Pavone M, Palmieri L, Bizzarri N, Rosati A, Campolo F, Innocenzi C, Taliento C, Restaino S, Catena U, Vizzielli G, Akladios C, Ianieri M M, Marescaux J, Campo R, Fanfani F, Scambia G
Facts Views Vis Obgyn. 2024 Dec;16(4):449-456. doi: 10.52054/FVVO.16.4.052.
In 2022, OpenAI launched ChatGPT 3.5, which is now widely used in medical education, training, and research. Despite its valuable use for the generation of information, concerns persist about its authenticity and accuracy. Its undisclosed information source and outdated dataset pose risks of misinformation. Although it is widely used, AI-generated text inaccuracies raise doubts about its reliability. The ethical use of such technologies is crucial to uphold scientific accuracy in research.
This study aimed to assess the accuracy of ChatGPT in doing GESEA tests 1 and 2.
The 100 multiple-choice theoretical questions from GESEA certifications 1 and 2 were presented to ChatGPT, requesting the selection of the correct answer along with an explanation. Expert gynaecologists evaluated and graded the explanations for accuracy.
ChatGPT showed a 59% accuracy in responses, with 64% providing comprehensive explanations. It performed better in GESEA Level 1 (64% accuracy) than in GESEA Level 2 (54% accuracy) questions.
ChatGPT is a versatile tool in medicine and research, offering knowledge, information, and promoting evidence-based practice. Despite its widespread use, its accuracy has not been validated yet. This study found a 59% correct response rate, highlighting the need for accuracy validation and ethical use considerations. Future research should investigate ChatGPT's truthfulness in subspecialty fields such as gynaecologic oncology and compare different versions of chatbot for continuous improvement.
WHAT IS NEW?: Artificial intelligence (AI) has a great potential in scientific research. However, the validity of outputs remains unverified. This study aims to evaluate the accuracy of responses generated by ChatGPT to enhance the critical use of this tool.
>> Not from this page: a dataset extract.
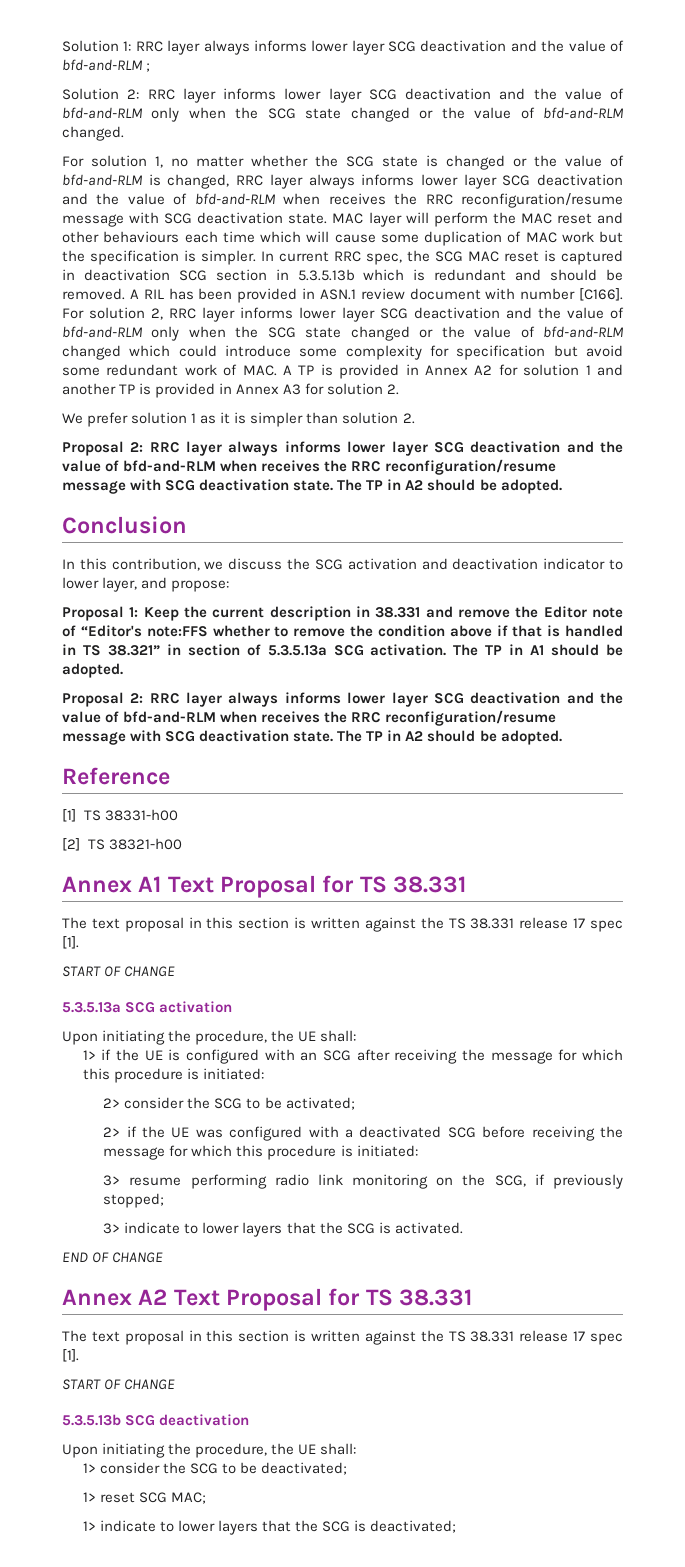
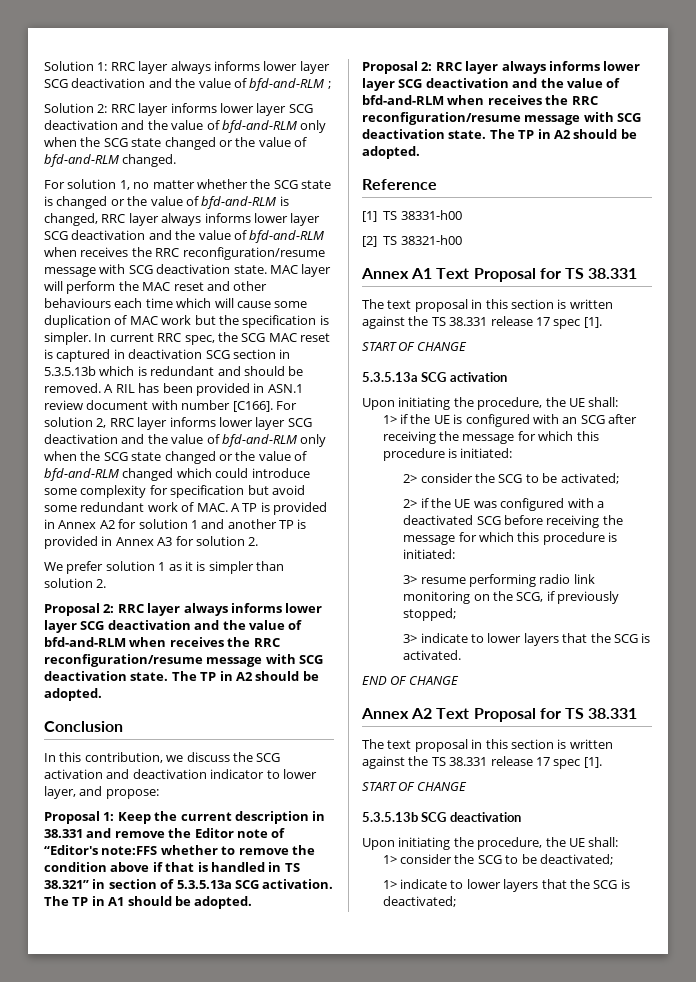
[82,1492,206,1504] // 1> reset SCG MAC; -> (613, 859) none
2022年,OpenAI推出了ChatGPT 3.5,目前它在医学教育、培训和研究中得到了广泛应用。尽管它在信息生成方面有重要用途,但人们对其真实性和准确性仍存在担忧。其未公开的信息来源和过时的数据集带来了错误信息的风险。尽管它被广泛使用,但人工智能生成的文本不准确引发了对其可靠性的质疑。合理使用此类技术对于在研究中维护科学准确性至关重要。
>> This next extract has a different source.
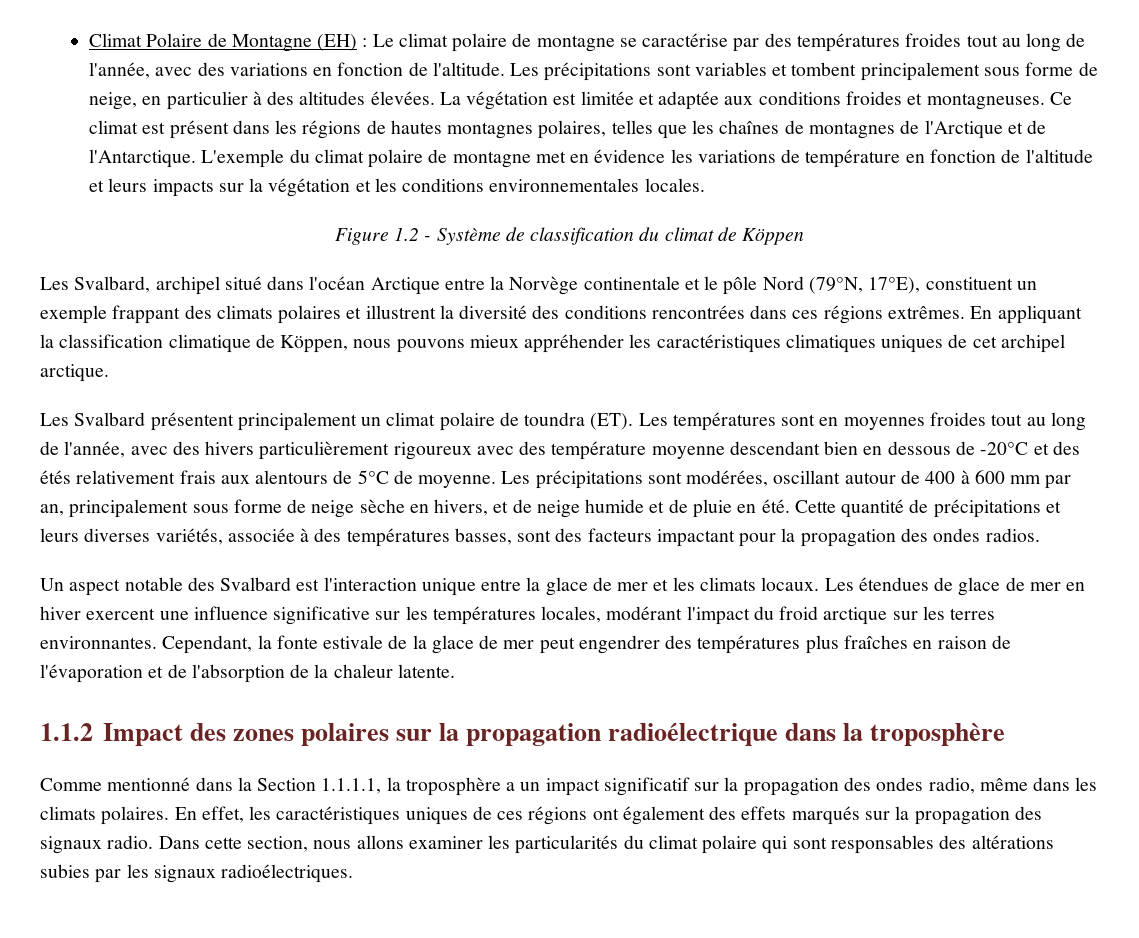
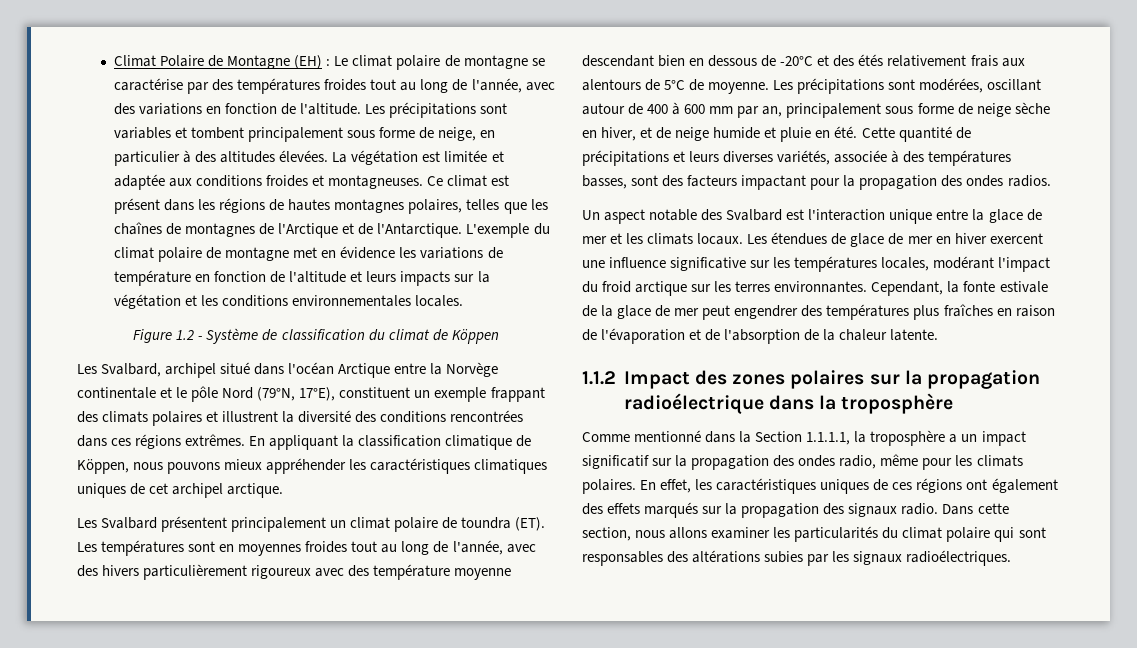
[434,499,489,516] hivers, -> [601,127,637,141] hiver,
[668,499,688,513] de -> (777, 132) none
[1033,777,1071,791] dans -> [922,458,953,470] pour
本研究旨在评估ChatGPT在进行GESEA测试1和测试2时的准确性。
向ChatGPT呈现来自GESEA认证1和认证2的100道多项选择理论题,要求其选择正确答案并给出解释。妇科专家对这些解释的准确性进行评估和评分。
ChatGPT的回答准确率为59%,其中64%提供了全面的解释。它在GESEA 1级问题(准确率64%)上的表现优于GESEA 2级问题(准确率54%)。
ChatGPT是医学和研究中的一个多功能工具,可提供知识、信息并促进循证实践。尽管其被广泛使用,但其准确性尚未得到验证。本研究发现其正确回答率为59%,凸显了进行准确性验证和考虑合理使用的必要性。未来的研究应调查ChatGPT在妇科肿瘤学等亚专业领域的真实性,并比较不同版本的聊天机器人以持续改进。
人工智能在科学研究中有巨大潜力。然而,其输出的有效性仍未得到验证。本研究旨在评估ChatGPT生成回答的准确性,以加强对该工具的审慎使用。